Whenever a line in the data below includes the string "Figure", copy it out.

* Material to process
===============

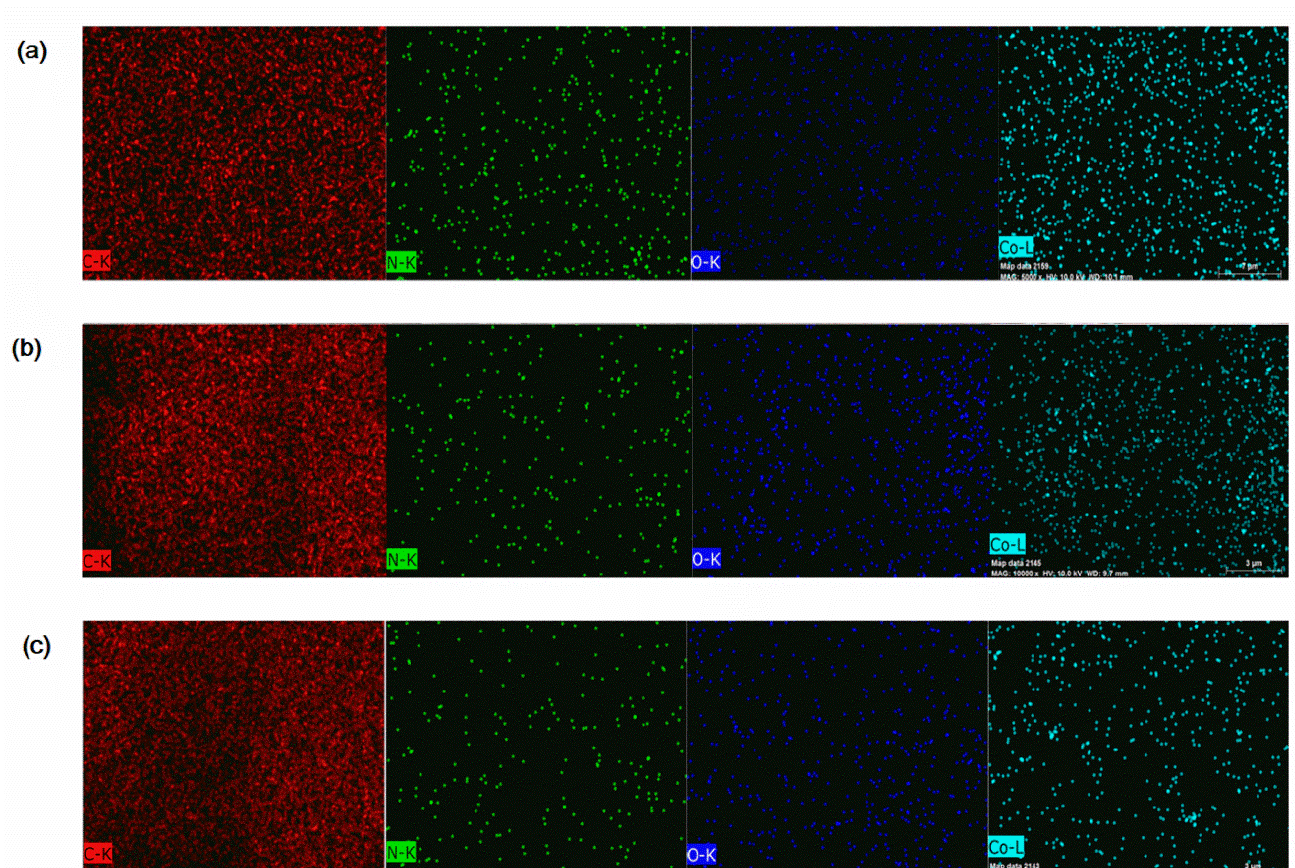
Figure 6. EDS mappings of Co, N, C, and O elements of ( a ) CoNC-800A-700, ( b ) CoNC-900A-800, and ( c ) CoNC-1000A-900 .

===============

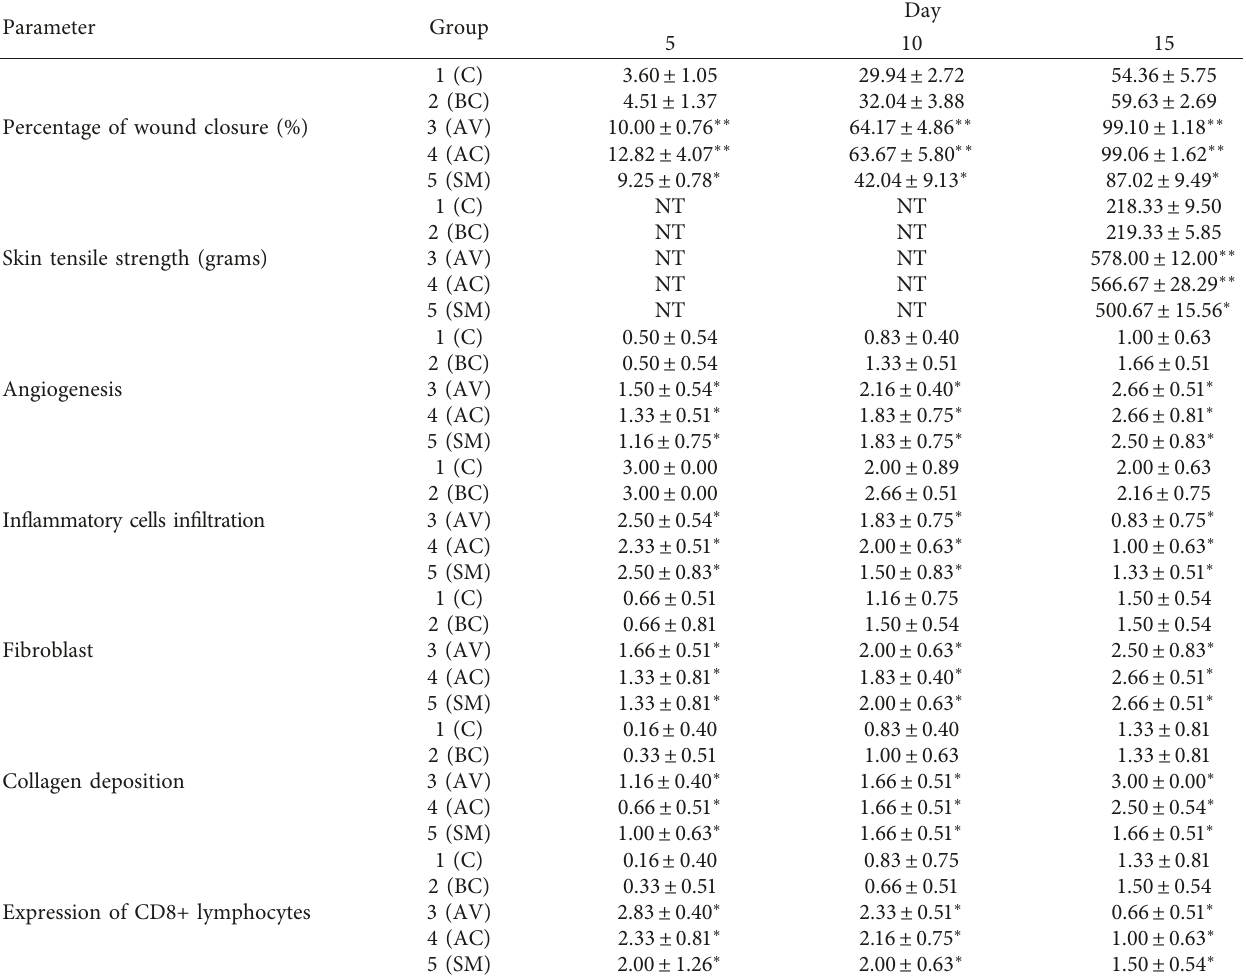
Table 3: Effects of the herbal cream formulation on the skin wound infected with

===============

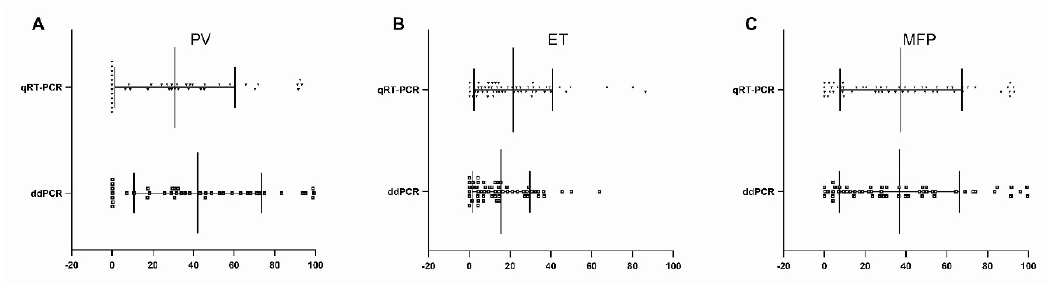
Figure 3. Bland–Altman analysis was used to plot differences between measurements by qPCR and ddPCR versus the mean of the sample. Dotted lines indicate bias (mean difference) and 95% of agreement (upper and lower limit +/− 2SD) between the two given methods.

===============

* Response
Figure 6. EDS mappings of Co, N, C, and O elements of ( a ) CoNC-800A-700, ( b ) CoNC-900A-800, and ( c ) CoNC-1000A-900 .
Figure 3. Bland–Altman analysis was used to plot differences between measurements by qPCR and ddPCR versus the mean of the sample. Dotted lines indicate bias (mean difference) and 95% of agreement (upper and lower limit +/− 2SD) between the two given methods.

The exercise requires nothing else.